Re: [PATCH 2/2] dax: fix data corruption due to stale mmap reads
From: Ross Zwisler
Date: Tue Apr 25 2017 - 18:59:53 EST
On Tue, Apr 25, 2017 at 01:10:43PM +0200, Jan Kara wrote:
<>
> Hum, but now thinking more about it I have hard time figuring out why write
> vs fault cannot actually still race:
>
> CPU1 - write(2) CPU2 - read fault
>
> dax_iomap_pte_fault()
> ->iomap_begin() - sees hole
> dax_iomap_rw()
> iomap_apply()
> ->iomap_begin - allocates blocks
> dax_iomap_actor()
> invalidate_inode_pages2_range()
> - there's nothing to invalidate
> grab_mapping_entry()
> - we add zero page in the radix
> tree & map it to page tables
>
> Similarly read vs write fault may end up racing in a wrong way and try to
> replace already existing exceptional entry with a hole page?
Yep, this race seems real to me, too. This seems very much like the issues
that exist when a thread is doing direct I/O. One thread is doing I/O to an
intermediate buffer (page cache for direct I/O case, zero page for us), and
the other is going around it directly to media, and they can get out of sync.

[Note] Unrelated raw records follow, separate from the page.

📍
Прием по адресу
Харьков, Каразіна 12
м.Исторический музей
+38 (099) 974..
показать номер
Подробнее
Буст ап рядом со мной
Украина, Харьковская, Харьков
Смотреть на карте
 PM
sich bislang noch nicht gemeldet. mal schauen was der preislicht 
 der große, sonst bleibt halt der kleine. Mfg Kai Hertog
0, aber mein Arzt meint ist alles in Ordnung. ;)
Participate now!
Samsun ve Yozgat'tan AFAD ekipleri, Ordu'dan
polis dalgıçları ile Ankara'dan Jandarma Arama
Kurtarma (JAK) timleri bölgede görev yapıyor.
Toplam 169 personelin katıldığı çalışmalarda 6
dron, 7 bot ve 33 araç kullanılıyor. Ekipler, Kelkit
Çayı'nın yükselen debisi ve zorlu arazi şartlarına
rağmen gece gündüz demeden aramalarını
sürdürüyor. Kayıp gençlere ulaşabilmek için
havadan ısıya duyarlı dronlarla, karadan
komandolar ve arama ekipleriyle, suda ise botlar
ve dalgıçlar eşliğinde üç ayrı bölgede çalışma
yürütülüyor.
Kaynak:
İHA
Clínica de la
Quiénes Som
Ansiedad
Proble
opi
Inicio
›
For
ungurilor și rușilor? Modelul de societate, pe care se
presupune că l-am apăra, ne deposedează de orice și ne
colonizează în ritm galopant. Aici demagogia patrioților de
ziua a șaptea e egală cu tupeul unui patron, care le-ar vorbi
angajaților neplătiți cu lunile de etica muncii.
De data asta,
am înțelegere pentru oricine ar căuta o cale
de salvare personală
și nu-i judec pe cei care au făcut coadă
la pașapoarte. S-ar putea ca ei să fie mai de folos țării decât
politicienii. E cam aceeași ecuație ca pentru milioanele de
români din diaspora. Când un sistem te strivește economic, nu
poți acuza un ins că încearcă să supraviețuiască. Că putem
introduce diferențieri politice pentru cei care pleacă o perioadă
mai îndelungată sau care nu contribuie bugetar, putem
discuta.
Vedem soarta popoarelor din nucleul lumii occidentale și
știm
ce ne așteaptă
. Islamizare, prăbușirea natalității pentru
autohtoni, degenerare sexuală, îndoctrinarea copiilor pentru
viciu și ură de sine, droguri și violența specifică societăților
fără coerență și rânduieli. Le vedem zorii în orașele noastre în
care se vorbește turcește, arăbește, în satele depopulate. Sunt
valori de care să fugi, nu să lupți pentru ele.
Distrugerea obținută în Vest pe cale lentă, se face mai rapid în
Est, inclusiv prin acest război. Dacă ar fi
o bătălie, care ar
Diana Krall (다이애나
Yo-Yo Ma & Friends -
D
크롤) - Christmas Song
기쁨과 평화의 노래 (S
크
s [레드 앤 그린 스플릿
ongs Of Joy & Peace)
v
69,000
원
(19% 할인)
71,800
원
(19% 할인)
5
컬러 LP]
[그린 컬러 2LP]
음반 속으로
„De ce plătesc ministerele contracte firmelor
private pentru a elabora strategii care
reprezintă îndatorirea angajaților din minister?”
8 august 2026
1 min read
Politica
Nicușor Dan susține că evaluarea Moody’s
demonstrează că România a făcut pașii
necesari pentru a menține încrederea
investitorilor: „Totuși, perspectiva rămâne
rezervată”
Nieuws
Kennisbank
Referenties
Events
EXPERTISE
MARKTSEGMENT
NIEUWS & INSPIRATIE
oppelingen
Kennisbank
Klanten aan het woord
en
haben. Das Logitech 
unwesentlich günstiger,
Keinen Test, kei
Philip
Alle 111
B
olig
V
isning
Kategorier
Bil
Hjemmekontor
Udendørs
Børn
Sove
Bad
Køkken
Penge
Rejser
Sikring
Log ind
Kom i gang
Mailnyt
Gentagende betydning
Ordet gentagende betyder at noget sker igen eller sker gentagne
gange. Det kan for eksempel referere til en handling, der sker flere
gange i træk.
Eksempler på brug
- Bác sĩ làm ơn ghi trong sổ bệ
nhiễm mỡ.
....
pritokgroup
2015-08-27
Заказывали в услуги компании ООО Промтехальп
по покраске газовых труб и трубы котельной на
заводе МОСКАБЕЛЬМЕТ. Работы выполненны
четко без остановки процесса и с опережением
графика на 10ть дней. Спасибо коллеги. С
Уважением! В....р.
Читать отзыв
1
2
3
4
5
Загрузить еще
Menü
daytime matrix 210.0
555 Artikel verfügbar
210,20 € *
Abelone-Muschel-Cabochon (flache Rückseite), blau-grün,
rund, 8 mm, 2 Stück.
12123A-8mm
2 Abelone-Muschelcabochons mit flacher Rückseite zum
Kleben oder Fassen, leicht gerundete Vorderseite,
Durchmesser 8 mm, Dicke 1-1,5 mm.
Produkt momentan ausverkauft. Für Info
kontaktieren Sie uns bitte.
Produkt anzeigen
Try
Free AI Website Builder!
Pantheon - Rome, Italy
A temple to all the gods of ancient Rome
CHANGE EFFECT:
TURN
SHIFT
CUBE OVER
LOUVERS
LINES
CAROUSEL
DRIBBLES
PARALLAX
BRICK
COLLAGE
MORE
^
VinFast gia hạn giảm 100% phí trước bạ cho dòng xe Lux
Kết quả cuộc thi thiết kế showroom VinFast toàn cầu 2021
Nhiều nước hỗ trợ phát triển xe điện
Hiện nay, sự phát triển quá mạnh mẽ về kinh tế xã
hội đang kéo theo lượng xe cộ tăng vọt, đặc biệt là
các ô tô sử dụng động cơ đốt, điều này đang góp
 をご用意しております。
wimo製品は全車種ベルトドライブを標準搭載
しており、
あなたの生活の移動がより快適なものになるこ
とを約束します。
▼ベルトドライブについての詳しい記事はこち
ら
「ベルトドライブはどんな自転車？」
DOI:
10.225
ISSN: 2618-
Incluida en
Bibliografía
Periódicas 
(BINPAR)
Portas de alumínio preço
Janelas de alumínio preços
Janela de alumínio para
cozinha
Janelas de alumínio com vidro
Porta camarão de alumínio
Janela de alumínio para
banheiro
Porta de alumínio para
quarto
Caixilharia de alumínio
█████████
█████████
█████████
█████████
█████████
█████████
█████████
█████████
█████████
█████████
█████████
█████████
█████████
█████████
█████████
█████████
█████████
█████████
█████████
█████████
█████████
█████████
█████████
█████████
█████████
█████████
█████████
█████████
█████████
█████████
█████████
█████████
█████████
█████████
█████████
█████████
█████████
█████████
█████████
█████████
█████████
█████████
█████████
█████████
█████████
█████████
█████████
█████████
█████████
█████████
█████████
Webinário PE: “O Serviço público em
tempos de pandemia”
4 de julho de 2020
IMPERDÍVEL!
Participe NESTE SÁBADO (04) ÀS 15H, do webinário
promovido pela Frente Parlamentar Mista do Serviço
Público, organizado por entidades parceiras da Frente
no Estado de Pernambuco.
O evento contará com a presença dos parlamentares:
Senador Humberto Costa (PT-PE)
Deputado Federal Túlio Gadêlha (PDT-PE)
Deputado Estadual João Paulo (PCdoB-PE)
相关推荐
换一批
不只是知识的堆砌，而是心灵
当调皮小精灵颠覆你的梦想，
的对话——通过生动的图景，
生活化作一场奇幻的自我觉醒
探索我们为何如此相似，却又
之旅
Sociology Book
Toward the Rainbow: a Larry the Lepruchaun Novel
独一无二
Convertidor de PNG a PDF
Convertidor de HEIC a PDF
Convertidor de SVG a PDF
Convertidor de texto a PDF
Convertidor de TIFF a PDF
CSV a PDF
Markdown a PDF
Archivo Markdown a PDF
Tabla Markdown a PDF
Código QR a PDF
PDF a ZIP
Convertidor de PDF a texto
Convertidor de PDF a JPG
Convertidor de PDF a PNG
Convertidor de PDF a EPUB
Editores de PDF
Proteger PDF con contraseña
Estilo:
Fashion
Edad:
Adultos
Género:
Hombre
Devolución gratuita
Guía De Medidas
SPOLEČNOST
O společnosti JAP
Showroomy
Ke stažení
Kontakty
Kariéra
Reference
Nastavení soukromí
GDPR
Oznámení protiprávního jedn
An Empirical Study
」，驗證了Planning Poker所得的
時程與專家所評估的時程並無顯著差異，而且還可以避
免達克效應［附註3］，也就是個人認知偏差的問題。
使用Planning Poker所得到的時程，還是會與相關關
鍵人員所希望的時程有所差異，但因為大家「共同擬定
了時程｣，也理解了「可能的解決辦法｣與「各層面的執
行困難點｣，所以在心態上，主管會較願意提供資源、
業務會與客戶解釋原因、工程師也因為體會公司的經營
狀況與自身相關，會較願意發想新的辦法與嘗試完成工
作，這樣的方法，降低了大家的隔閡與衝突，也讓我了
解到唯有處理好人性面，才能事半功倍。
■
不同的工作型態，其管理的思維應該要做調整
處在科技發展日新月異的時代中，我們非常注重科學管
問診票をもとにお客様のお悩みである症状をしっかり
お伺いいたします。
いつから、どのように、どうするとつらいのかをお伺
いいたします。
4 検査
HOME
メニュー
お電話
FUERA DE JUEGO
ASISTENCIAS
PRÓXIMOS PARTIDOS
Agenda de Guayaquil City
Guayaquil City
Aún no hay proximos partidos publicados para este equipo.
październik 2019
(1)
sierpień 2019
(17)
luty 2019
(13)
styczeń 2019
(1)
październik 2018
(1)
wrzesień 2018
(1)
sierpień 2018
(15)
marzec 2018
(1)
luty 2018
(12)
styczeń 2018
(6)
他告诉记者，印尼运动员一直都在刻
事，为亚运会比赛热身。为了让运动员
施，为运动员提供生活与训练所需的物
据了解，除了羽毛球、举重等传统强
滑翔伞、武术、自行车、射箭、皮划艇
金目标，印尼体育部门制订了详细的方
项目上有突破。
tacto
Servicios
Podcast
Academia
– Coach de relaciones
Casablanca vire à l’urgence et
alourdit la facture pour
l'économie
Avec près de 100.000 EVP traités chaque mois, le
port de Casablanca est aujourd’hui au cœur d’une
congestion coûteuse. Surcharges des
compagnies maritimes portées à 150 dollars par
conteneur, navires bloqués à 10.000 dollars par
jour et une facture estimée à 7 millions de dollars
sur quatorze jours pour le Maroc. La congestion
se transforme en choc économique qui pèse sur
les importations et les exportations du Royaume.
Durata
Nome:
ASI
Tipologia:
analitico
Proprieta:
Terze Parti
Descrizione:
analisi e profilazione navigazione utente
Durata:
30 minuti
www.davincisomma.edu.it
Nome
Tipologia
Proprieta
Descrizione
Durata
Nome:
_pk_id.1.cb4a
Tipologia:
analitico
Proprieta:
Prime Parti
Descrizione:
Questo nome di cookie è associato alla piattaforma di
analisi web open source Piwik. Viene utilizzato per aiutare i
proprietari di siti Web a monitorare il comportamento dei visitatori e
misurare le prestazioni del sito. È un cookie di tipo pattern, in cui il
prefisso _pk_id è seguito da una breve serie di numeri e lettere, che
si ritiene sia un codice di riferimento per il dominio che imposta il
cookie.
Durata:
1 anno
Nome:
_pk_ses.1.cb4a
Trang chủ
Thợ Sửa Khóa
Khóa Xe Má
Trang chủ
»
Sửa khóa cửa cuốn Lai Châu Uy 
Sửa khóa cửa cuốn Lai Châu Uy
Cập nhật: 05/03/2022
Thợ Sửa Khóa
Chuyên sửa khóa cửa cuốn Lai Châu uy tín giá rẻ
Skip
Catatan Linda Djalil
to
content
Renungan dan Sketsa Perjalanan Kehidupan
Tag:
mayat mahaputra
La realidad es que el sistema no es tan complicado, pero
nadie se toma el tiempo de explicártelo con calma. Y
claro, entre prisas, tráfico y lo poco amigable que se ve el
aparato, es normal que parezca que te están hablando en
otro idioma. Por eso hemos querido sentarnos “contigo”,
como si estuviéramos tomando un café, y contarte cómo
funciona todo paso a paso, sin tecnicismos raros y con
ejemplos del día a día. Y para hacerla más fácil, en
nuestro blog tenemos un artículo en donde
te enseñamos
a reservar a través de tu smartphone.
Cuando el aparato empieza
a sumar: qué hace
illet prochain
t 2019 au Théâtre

IIRC the direct I/O code looked something like:
1/ invalidate existing mappings
2/ do direct I/O to media
3/ invalidate mappings again, just in case. Should be cheap if there weren't
any conflicting faults. This makes sure any new allocations we made are
faulted in.
I guess one option would be to replicate that logic in the DAX I/O path, or we
could try and enhance our locking so page faults can't race with I/O since
both can allocate blocks.
I'm not sure, but will think on it.